Comunicado oficial

“Entre 720 y 811 millones de personas enfrentaron hambre en 2020”: Antonio Guterres

12 de julio de 2021

Foto: UNICEF Ecuador/2019/Arcos

Declaración del Secretario General acerca de la Cumbre sobre Sistemas Alimentarios

Nueva York, 12 de julio de 2021 (ONU) — Hoy, se nos recuerda que estamos muy lejos de alcanzar los Objetivos de Desarrollo Sostenible para 2030. Nuevos y trágicos datos nos informan que entre 720 y 811 millones de personas en el mundo enfrentaron hambre en 2020, esto es 161 millones más que en 2019.

Los altos costos, junto con los niveles persistentemente altos de pobreza y desigualdad de ingresos, continúan manteniendo las dietas saludables fuera del alcance de alrededor de tres mil millones de personas en todas las regiones del mundo.

De hecho, el hambre ha ido en aumento durante varios años y, ahora, en 2021, no estamos brindando lo que es un derecho fundamental para las personas de todo el mundo.

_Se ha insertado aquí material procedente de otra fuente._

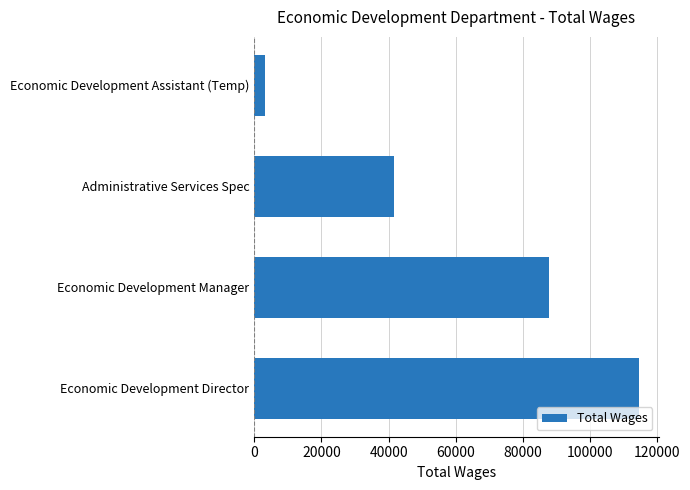

Which category has the lowest value across all series?

Economic Development Assistant (Temp)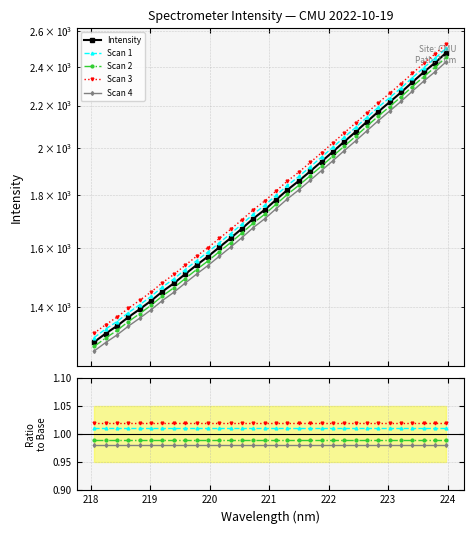

What is the sum of all values?

57790.3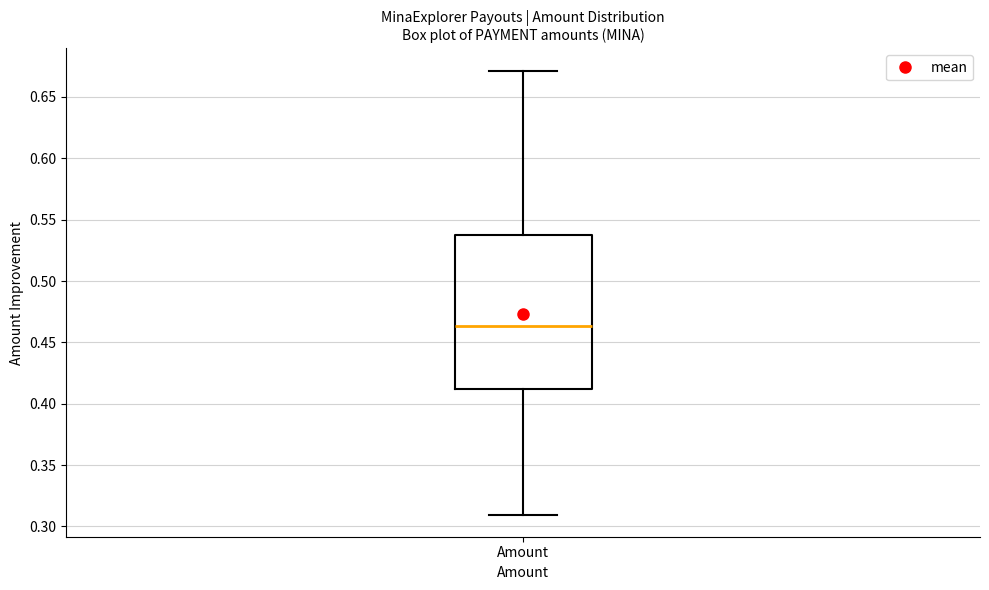

Where is the lower edge of the box for Amount on the y-axis? The values are not printed on the chart, so give them approximately, as read against the axis.

0.410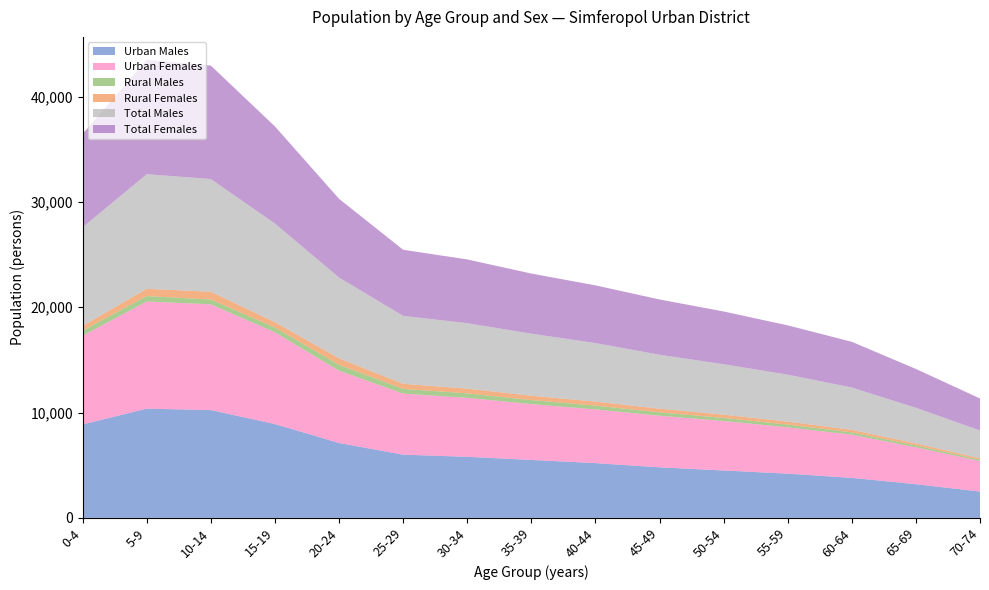

Reading right to left, list all the values displayed in this chart.

Urban Males: 2500	3200	3800	4200	4500	4800	5200	5500	5800	6000	7111	8907	10237	10371	8875
Urban Females: 2900	3500	4100	4400	4700	4900	5100	5300	5600	5800	6861	8712	10036	10177	8417
Rural Males: 130	180	220	260	290	320	360	390	420	450	560	455	460	514	483
Rural Females: 140	190	240	280	310	350	380	410	450	480	617	511	740	686	459
Total Males: 2630	3380	4020	4460	4790	5120	5560	5890	6220	6450	7671	9362	10697	10885	9358
Total Females: 3040	3690	4340	4680	5010	5250	5480	5710	6050	6280	7478	9223	10776	10863	8876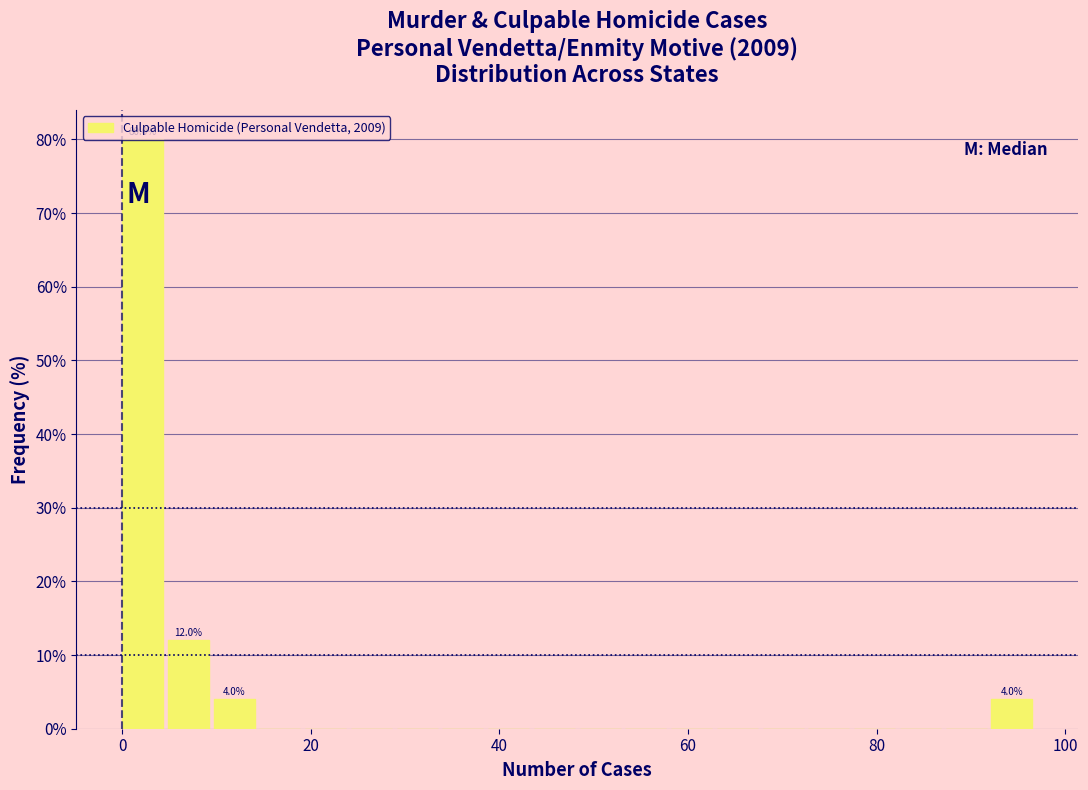

Read against the x-axis, roughly where is the centre of the tallest bar?

2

La COVID-19 ha empeorado las cosas y ha dejado en claro el vínculo entre desigualdad, pobreza, alimentos y enfermedades. A pesar de un aumento del 300 por ciento en la producción mundial de alimentos desde mediados de la década de 1960, la desnutrición es un factor principal que contribuye a reducir la esperanza de vida.

El cambio climático es tanto un motor como una consecuencia del hambre. Nuestra guerra con la naturaleza incluye un sistema alimentario que genera un tercio de todas las emisiones de gases de efecto invernadero. El mismo sistema alimentario también es responsable de hasta el 80 por ciento de la pérdida de biodiversidad.

Y el hambre genera conflictos.

En resumen, abordar el hambre y la desnutrición no se puede hacer aisladamente de otros desafíos globales. Como reconocimos a través de la Agenda 2030, están interconectados.

Es hora de cumplir nuestra promesa. En un mundo de abundancia, no tenemos excusa para que miles de millones de personas no tengan acceso a una dieta saludable. Esto es inaceptable.

Y nos estamos quedando sin tiempo para hacer los cambios urgentes que necesitamos para limitar el aumento de la temperatura global.

Por eso convoco una Cumbre Mundial sobre Sistemas Alimentarios en septiembre. Debemos unirnos para hacer un cambio urgente. La próxima Pre-Cumbre en Roma a finales de este mes nos ayudará a definir el alcance de nuestra ambición y resolver cómo debemos abordar el hambre, la emergencia climática, la increíble desigualdad y el conflicto, transformando nuestros sistemas alimentarios.

A lo largo del proceso de esta “Cumbre de los Pueblos”, hemos escuchado miles de voces en todo el mundo e ideas de mujeres, pueblos indígenas y jóvenes que son el futuro de nuestros sistemas alimentarios. Como “Cumbre de Soluciones”, todos aportan ideas para apoyar las transiciones ecológicas que necesitamos para promover el trabajo decente, mejorar el acceso a la tecnología y restablecer nuestra relación con nuestro planeta.

Nuestra relación con la comida es parte fundamental de todos los aspectos de la vida en la tierra. Las dimensiones social, medioambiental y económica de nuestros sistemas alimentarios son profundas. Dondequiera que estemos, la comida nos une como familias y comunidades al mismo tiempo que respalda miles de millones de empleos.

Deben producirse cambios en nuestros sistemas alimentarios. Limitarán los impactos de una pandemia e iniciarán un cambio hacia un mundo más seguro, más justo y más sostenible.

Nuestro plan para recuperarnos de esta pandemia es la Agenda 2030. Invertir en cambios en nuestros sistemas alimentarios apoyará la transformación de nuestro mundo. Es una de las inversiones más inteligentes y necesarias que podemos hacer.